La liberté d'expression est un bien précieux. Sur ce blog, certains de nos contradicteurs n'en ont pas encore mesuré tout son périmètre. Six ans après l'attentat qui a décimé la rédaction de Charlie, nous ne sommes à l'abri de rien. Le simple fait d'avoir montré les caricatures de Charlie à sa classe a précipité un enseignant dans une mort atroce. 15% des enseignants, selon un sondage pour la fondation Jean-Jaurès, estiment qu'il a eu tort de montrer ces caricatures. 19% se prononcent pas. Qui ne dit mot consent...
Non, ce qui s'est passé il y a six ans à Charlie est une plaie toujours ouverte car les outils de cette blessure mortelle nous menace encore. Il y a pire que la censure, dans ce pays, c'est l'autocensure, la peur d'aller trop loin, de dire ce qu'on pense, dans les clous de la loi, bien sûr. Là encore, des enseignants préfèrent escamoter le sujet plutôt que d'en parler. Et il n'y a pas que les enseignants qui s'autocensurent, qui s'inclinent devant les exigences de la religion qui n'auraient rien à exiger si nous avions le courage de faire respecter les distances entre religion et République. Alors oui, plus que jamais Charlie.
Texte écrit après les attentats de Charlie-Hebdo en janvier 2015.
Je vous mitraille avec ma liberté d'expression,
je vous blasphème avec ma liberté des crayons,
je vous casse la gueule avec la force de mes mots,
je vous encellule avec mes traits même si je ne sais pas dessiner,
je vous requiers perpet' avec une seule phrase,
je vous bannis du périmètre de l'humain avec un seul adjectif,
je vous rééduque avec mon dictionnaire,
je vous athéise avec la force de l'existant,
je vous convertis avec ma bibliothèque,
je vous pacifie avec mes épithètes,
je vous transforme en homme avec l'art du récit,
je force tous vos traits avec l'art de la caricature,
je gomme vos défauts avec l'art du dessin,
je repasse vos contours avec mes HB,
je vous enveloppe de liberté dans mes papiers journaux,
je vous vomis avec mes conjugaisons,
je vous désarme avec mon alphabet,
je vous ampute de votre sauvagerie avec une seule lettre,
je vous défie avec un seul bouquin,
je vous barre le chemin avec la littérature,
je vous emprisonne avec ma liberté,
je vous dissous avec ma liberté,
je vous enterre avec ma liberté,
je vous neutralise avec ma liberté,
je vous mitraille, de la pire façon qui soit, avec le mépris qui me vrille les entrailles et l'absolue nécessité de vous éradiquer du monde, de vous étouffer, de vous faire étouffer par un trop plein de liberté, d'expression libre, de bonheur d'écrire, de la frénésie de caricaturer, de blasphémer, d’adhérer au goût universel de l'humour.

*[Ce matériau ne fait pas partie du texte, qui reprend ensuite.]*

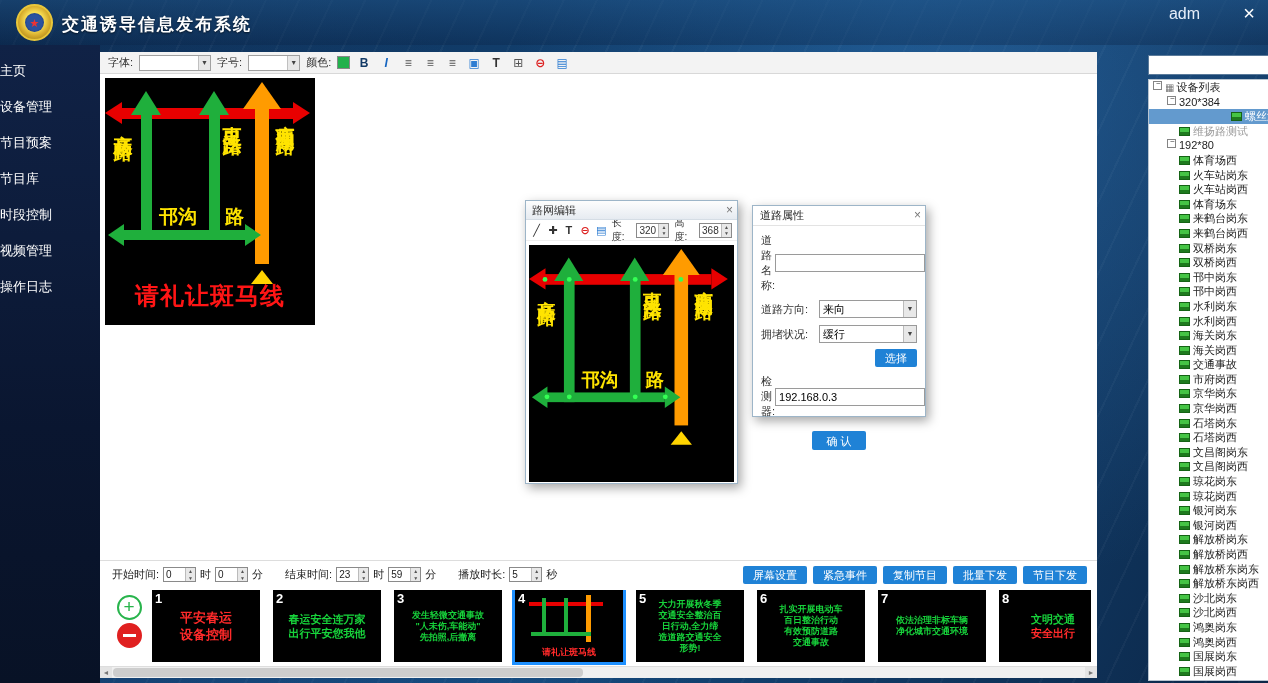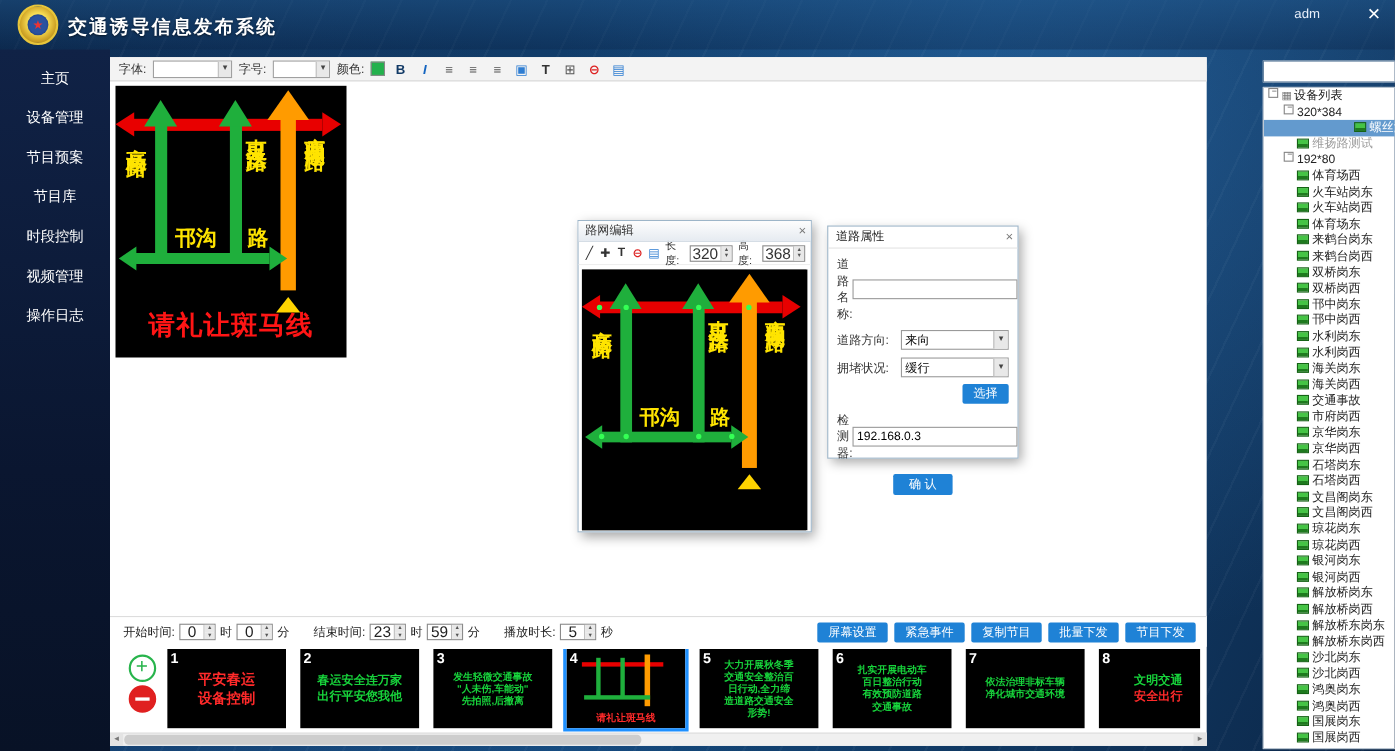--- a/index.html
+++ b/index.html
@@ -22,7 +22,7 @@
   .badge .star { position:absolute; left:0; right:0; top:8px; text-align:center; font-size:11px; color:#e33; line-height:19px; }
   .app-title { position:absolute; left:62px; top:13px; color:#fff; font-size:17px; font-weight:bold; letter-spacing:2px;
     text-shadow:0 1px 2px rgba(0,0,0,.6); }
-  .user-label { position:absolute; right:68px; top:5px; color:#e6eefa; font-size:12px; }
+  .user-label { position:absolute; right:68px; top:5px; color:#e6eefa; font-size:16px; }
   .close-btn { position:absolute; right:8px; top:2px; color:#fff; font-size:20px; width:22px; height:22px;
     text-align:center; line-height:22px; cursor:pointer; }
   

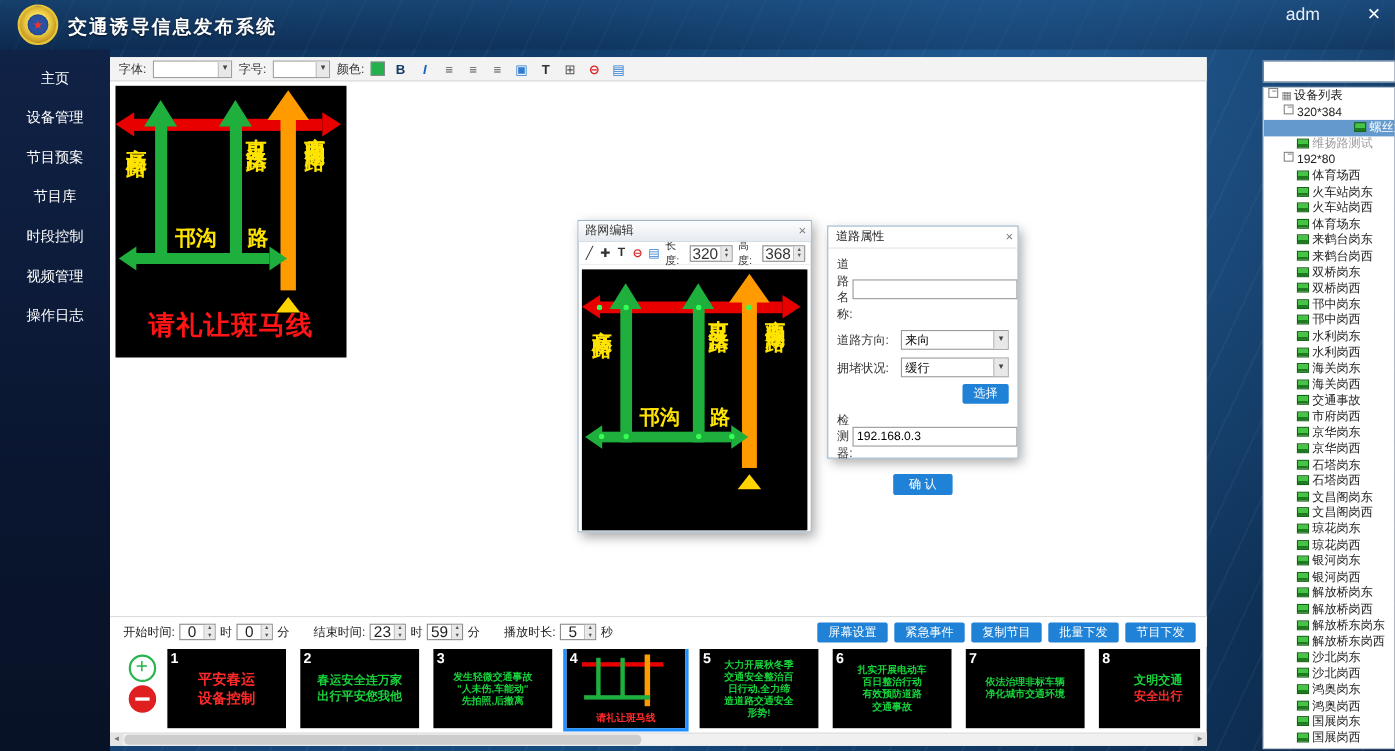--- a/index.html
+++ b/index.html
@@ -28,7 +28,7 @@
   
   .sidebar { position:absolute; left:0; top:45px; width:100px; bottom:0;
     background:linear-gradient(180deg,#102246,#0a1630 60%,#081226); }
-  .menu-item { height:36px; line-height:36px; text-align:center; color:#fff; font-size:13px; cursor:pointer; }
+  .menu-item { height:36px; line-height:36px; color:#fff; font-size:13px; cursor:pointer; }
   .menu-item:first-child { margin-top:8px; }
   .menu-item.active { background:linear-gradient(180deg,#09bb5e,#079149); }
   

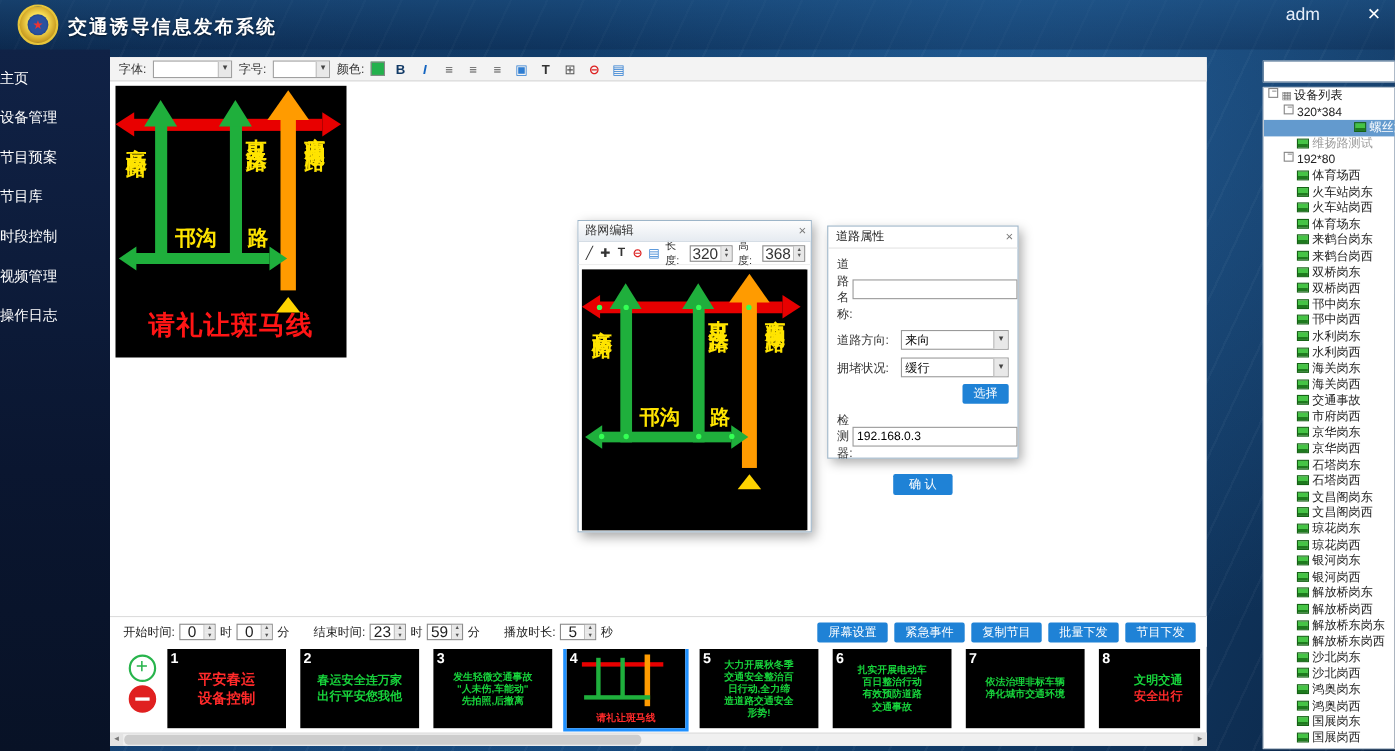--- a/index.html
+++ b/index.html
@@ -82,7 +82,7 @@
   .rn-line { color:#333; } .rn-add { color:#333; } .rn-t { font-weight:bold; }
   .rn-del { color:#d22; font-weight:bold; } .rn-save { color:#2e7dd2; }
   .spin { display:inline-flex; height:15px; border:1px solid #8a8a8a; background:#fff; }
-  .spin .sv { min-width:21px; padding:0 2px; text-align:center; font-size:14px; line-height:13px; }
+  .spin .sv { min-width:21px; padding:0 2px; font-size:10px; line-height:13px; }
   .spin .sa { display:flex; flex-direction:column; width:10px; border-left:1px solid #bbb; }
   .spin .sa span { flex:1; font-size:5px; line-height:6px; text-align:center; color:#555; background:#e8e8e8; }
   .rn-canvas { position:absolute; left:3px; top:44px; width:205px; height:237px; background:#000; overflow:hidden; }

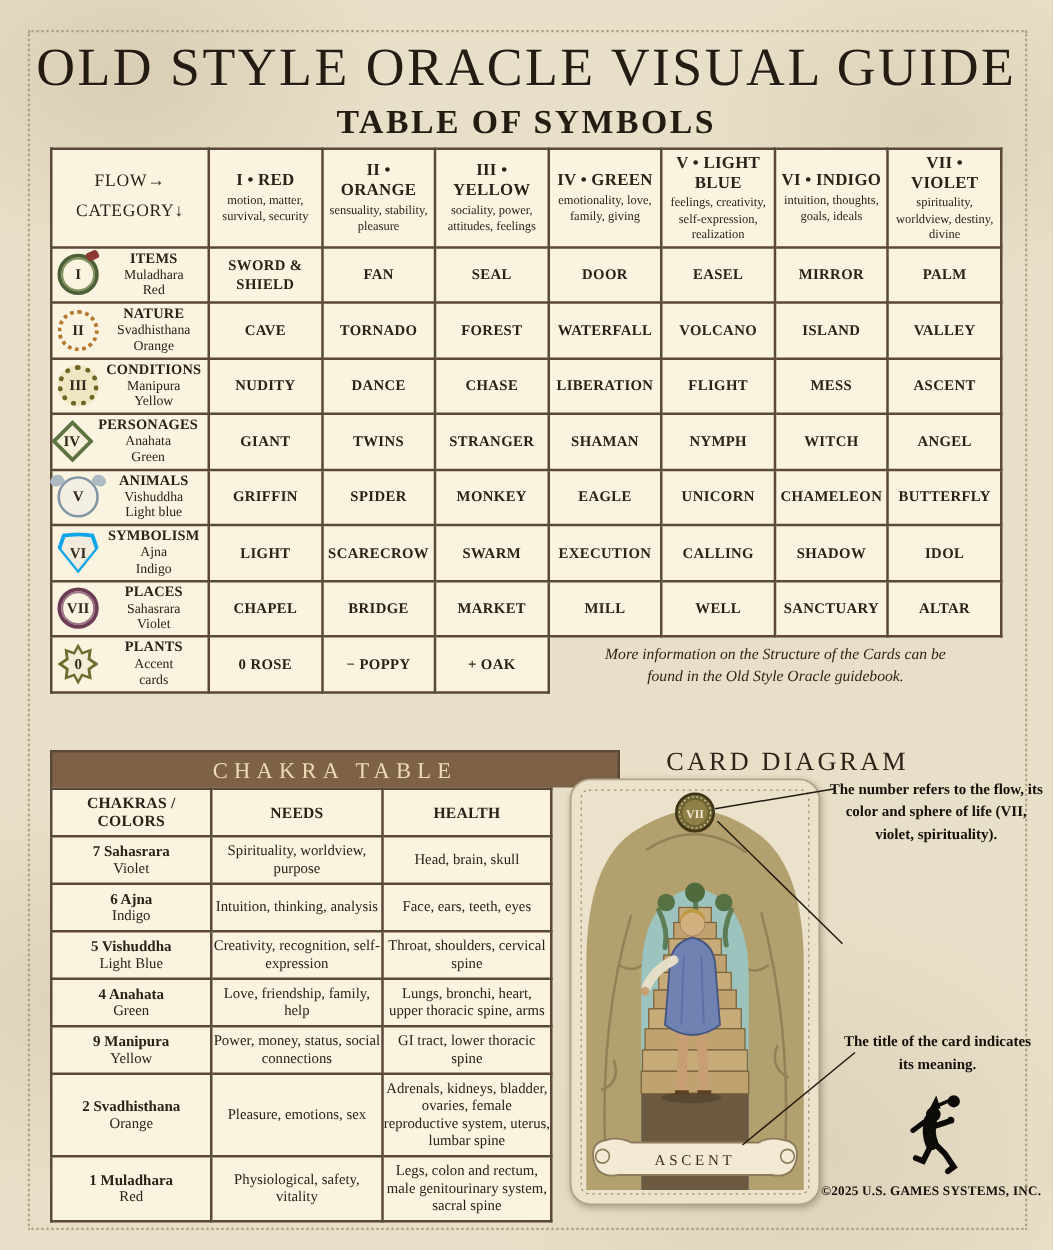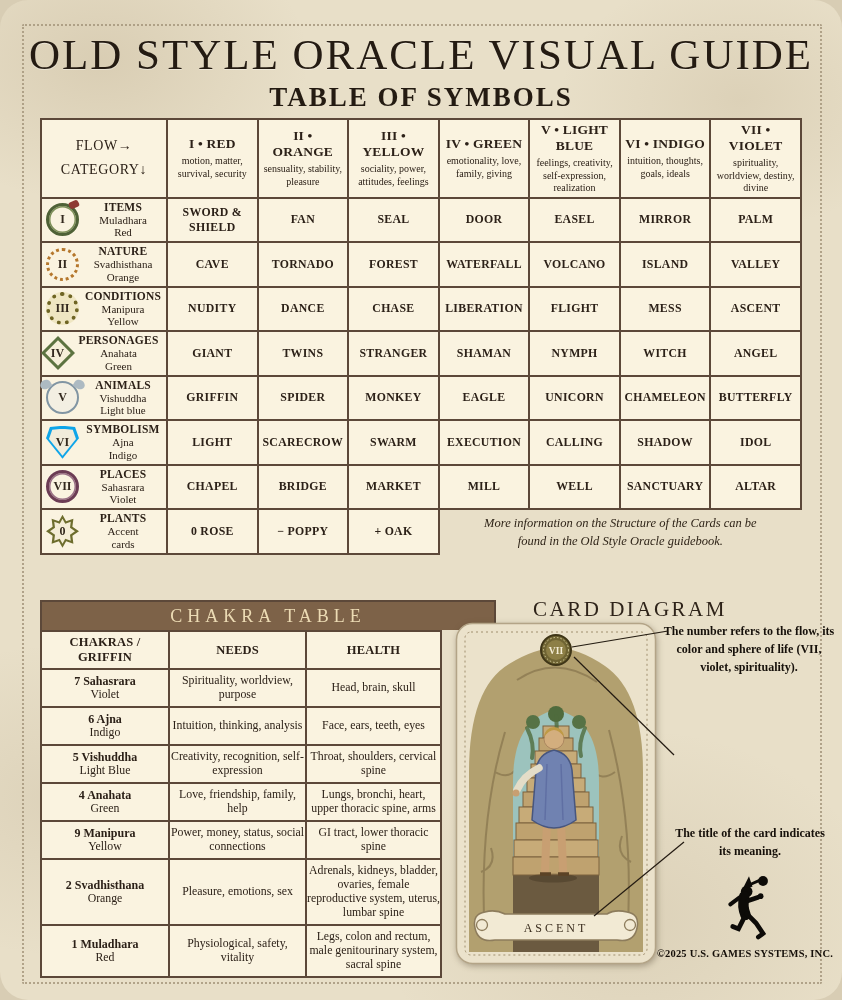--- a/index.html
+++ b/index.html
@@ -13,7 +13,6 @@
       radial-gradient(ellipse 420px 320px at 75% 92%, rgba(148,127,92,.14), transparent 60%),
       radial-gradient(ellipse 300px 260px at 6% 80%, rgba(148,127,92,.13), transparent 60%),
       #e8dfc8;
-    border-radius: 28px;
   }
   .stitch-frame {
     position:absolute; inset:24px 20px 16px 22px;

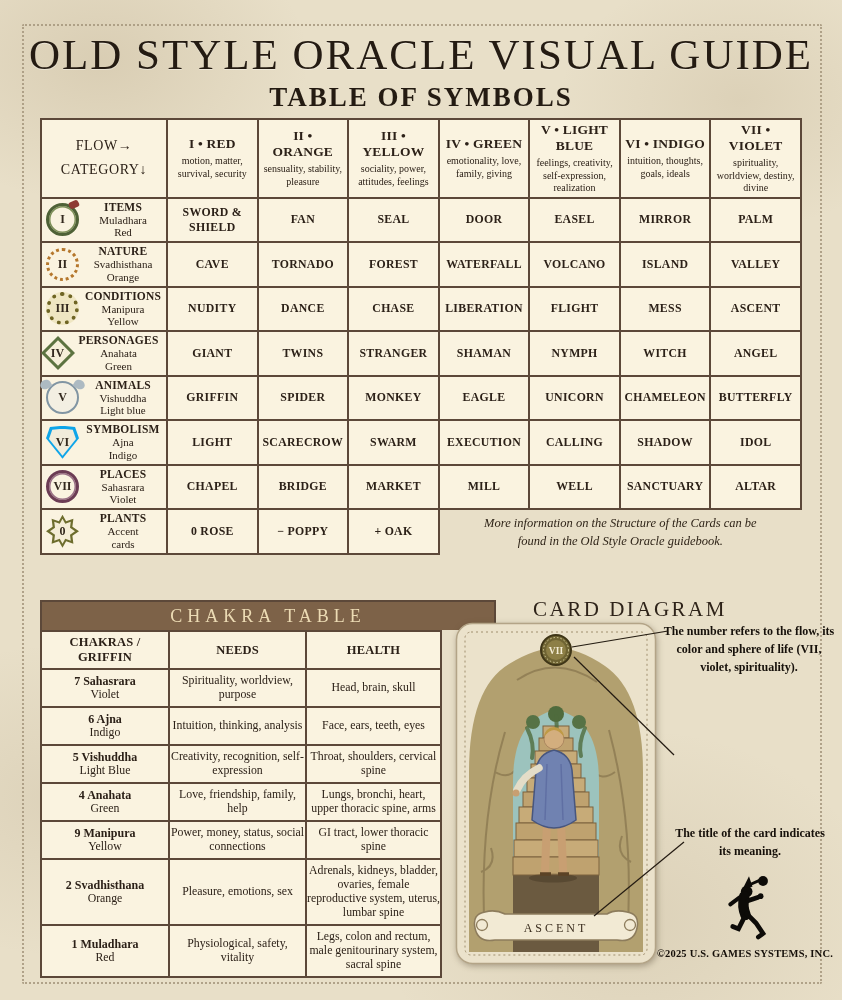--- a/index.html
+++ b/index.html
@@ -349,7 +349,7 @@
         </colgroup>
       <tbody>
           <tr>
-            <th>CHAKRAS / GRIFFIN</th>
+            <th>CHAKRAS / COLORS</th>
             <th>NEEDS</th>
             <th>HEALTH</th>
           </tr>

En espérant que vous crachiez vos poumons par ce trop d'oxygène.
A vous, bande de connards, sombres abrutis, pauvres enculés,
A vous, crevures de l'humanité qui ne méritaient même pas l'enfer, juste la réalité de ce monde que vous conchiez.
Je vous punis par le simple fait de résister à la merde qui emplit votre cerveau.
Et je serai là, face à l'obscurantisme que vous consommez avec la puissante lumière de ma propre liberté d'expression que je vais, chaque jour, imprimer plus profondément, dans le sens que prend désormais ma vie à vous combattre avec mon arme.